▶ ARBEITSAUFTRÄGE
A – In welchem Jahr kam der Audi TT laut dem Text über Autodesign auf den Markt?
B – Schreiben Sie den Text über Autodesign im Anschluss an seinen letzten Satz weiter.

▶ LESETEXT
━━━━━━━━━━━━━━━━
Es gab eine Zeit, da folgte das Autodesign ganz der Funktion. Doch das ist lange her. Spätestens seit dem Ende der Sechzigerjahre koppelte sich das Autodesign immer mehr von den Aufgaben ab, für die das Auto eigentlich gedacht war.
Ein vorerst letzter Höhepunkt war mit dem Audi TT erreicht: 1998 kam der Roadster auf den Markt. Damals noch ohne Heckspoilerchen und ohne ESP. Die Konstrukteure hatten einen Heckspoiler gefordert, die Designer winkten ab – er würde das Design beeinträchtigen. In der Tat: Der ursprüngliche TT ohne Heckspoiler wirkte sehr viel cleaner. Leider brauchte es diesen dringend bei Kurvenfahrten im Grenzbereich (hohe Tempi) – Audi musste nachbessern.
Doch solche kleinen Episoden haben das Autodesign nur kurzfristig zurückgeworfen. Heute ist das Design neben dem Markenimage, der Karosserieform und natürlich dem Fahrzeugpreis eines der wichtigsten Kaufkriterien.
Beim Media-get-together-Anlass von Seat hatten wir die Möglichkeit, dem Spanier Joaquin Garcia (Chef-Designer beim spanischen Automobilhersteller) beim Skizzieren eines Ateca-Rohentwurfes über die Schultern gucken zu können.
Auf einem kleinen iPad skizzierte der Spanier in Windeseile einen Grundentwurf für den neuen Seat Ateca. Fasziniert folgten die Journalisten den schnellen Strichen des Designmeisters, der seine ersten Autos schon im Alter von fünf Jahren zu zeichnen begonnen hatte.
Was ist die DNA des Autos?
«Wir fangen immer damit an, dass wir uns fragen, was für einen Charakter das Fahrzeug haben soll und was die DNA des Autos ist.» Im Fall des Ateca ist es der Leon, denn Teile des Kompaktwagens Leon wurden auch auf den SUV Ateca übertragen.
━━━━━━━━━━━━━━━━
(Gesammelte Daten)
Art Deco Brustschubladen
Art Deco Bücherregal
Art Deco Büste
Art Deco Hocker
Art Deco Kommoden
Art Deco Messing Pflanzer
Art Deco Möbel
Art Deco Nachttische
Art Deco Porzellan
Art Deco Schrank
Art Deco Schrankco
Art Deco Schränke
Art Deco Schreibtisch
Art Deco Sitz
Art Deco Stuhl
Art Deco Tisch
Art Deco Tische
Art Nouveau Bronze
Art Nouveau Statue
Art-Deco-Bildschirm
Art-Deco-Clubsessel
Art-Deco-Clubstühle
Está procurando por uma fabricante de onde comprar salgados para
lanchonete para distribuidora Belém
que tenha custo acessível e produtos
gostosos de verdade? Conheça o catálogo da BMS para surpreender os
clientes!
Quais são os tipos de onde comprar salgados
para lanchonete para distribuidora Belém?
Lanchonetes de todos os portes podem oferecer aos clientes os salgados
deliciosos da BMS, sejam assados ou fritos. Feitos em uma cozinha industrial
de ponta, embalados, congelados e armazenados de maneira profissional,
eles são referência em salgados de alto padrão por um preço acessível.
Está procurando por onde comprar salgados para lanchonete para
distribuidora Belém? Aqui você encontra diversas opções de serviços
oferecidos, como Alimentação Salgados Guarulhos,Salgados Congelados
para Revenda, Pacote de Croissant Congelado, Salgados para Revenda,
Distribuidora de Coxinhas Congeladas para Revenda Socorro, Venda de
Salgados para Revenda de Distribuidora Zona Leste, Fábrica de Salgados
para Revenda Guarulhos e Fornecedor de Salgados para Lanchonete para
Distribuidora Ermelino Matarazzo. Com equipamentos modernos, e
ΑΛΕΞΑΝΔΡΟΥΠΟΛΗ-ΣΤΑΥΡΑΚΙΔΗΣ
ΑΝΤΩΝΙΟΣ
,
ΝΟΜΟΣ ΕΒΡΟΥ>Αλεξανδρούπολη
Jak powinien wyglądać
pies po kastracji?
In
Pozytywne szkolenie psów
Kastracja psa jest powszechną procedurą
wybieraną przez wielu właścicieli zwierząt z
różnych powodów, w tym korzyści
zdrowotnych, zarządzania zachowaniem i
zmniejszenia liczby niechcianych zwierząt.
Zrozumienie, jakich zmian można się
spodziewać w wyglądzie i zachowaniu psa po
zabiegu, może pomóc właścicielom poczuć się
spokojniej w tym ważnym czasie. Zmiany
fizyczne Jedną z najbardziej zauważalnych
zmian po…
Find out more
━━━━━━━━━━━━━━━━
▶ LÖSUNGEN
A – 1998

B –
Danach wurde mit der Front begonnen. Bestimmte Elemente, die Dynamik oder Robustheit symbolisieren sollen, wurden dabei vom ersten Entwurf an immer beibehalten (siehe Skizze). Beim Design kam es laut Garcia vor allem auf eine gute Silhouette an: «Die ausgewogenen Proportionen sind überaus wichtig, daran arbeiten wir wochenlang. Das Fahrzeug darf nicht zu lang oder zu flächig wirken.» Absolut tabu sind übrigens vertikale Linien. Garcia: «Linien am Auto müssen horizontal sein oder noch besser: sie müssen schräg sein. Und immer von vorne nach hinten ansteigen.»
Dynamik in die Karosserie
So fällt beim Ateca auf, dass die Gürtellinie von hinten nach vorne abfällt – das sorgt für mehr Dynamik nach vorne und wirkt weniger statisch.
Ganz wichtig war auch die sogenannte «blister line», die lange Knickkante, die von den LED-Scheinwerfern bis zu den Heckleuchten führt. Sie gibt Länge in die Karosserieform und hat laut Garcia einen «Streamline»-Effekt.
Im 21. Jahrhundert wird das Innendesign immer wichtiger, denn wir verbringen immer mehr Zeit im Auto (die Staus lassen grüssen). Speziell in einem SUV wie dem Ateca wird der «Cocooning»-Effekt ange strebt, was übersetzt so viel wie «sich einspinnen» bedeutet. Man soll sich also im Auto wie zu Hause fühlen, dazu zählt heute auch ein modernes Infotainmentsystem. Garcia: «Allein am Display arbeiten bei uns 25 Leute, was zeigt, wie enorm wichtig die Displays heute schon sind … und sie werden noch viel wichtiger in der Zukunft werden.»
Haptik sehr wichtig
Interessant zu wissen ist auch, dass die Innenraummaterialien schon in der Designabteilung ausgewählt werden. Denn die beiden Sinneswahrnehmungen Sehen und Fühlen sind im Innenraum gleichsam gefordert. Stimmt es für die Finger nicht, kann auch das Auge den fehlenden Qualitätseindruck nicht mehr ausgleichen.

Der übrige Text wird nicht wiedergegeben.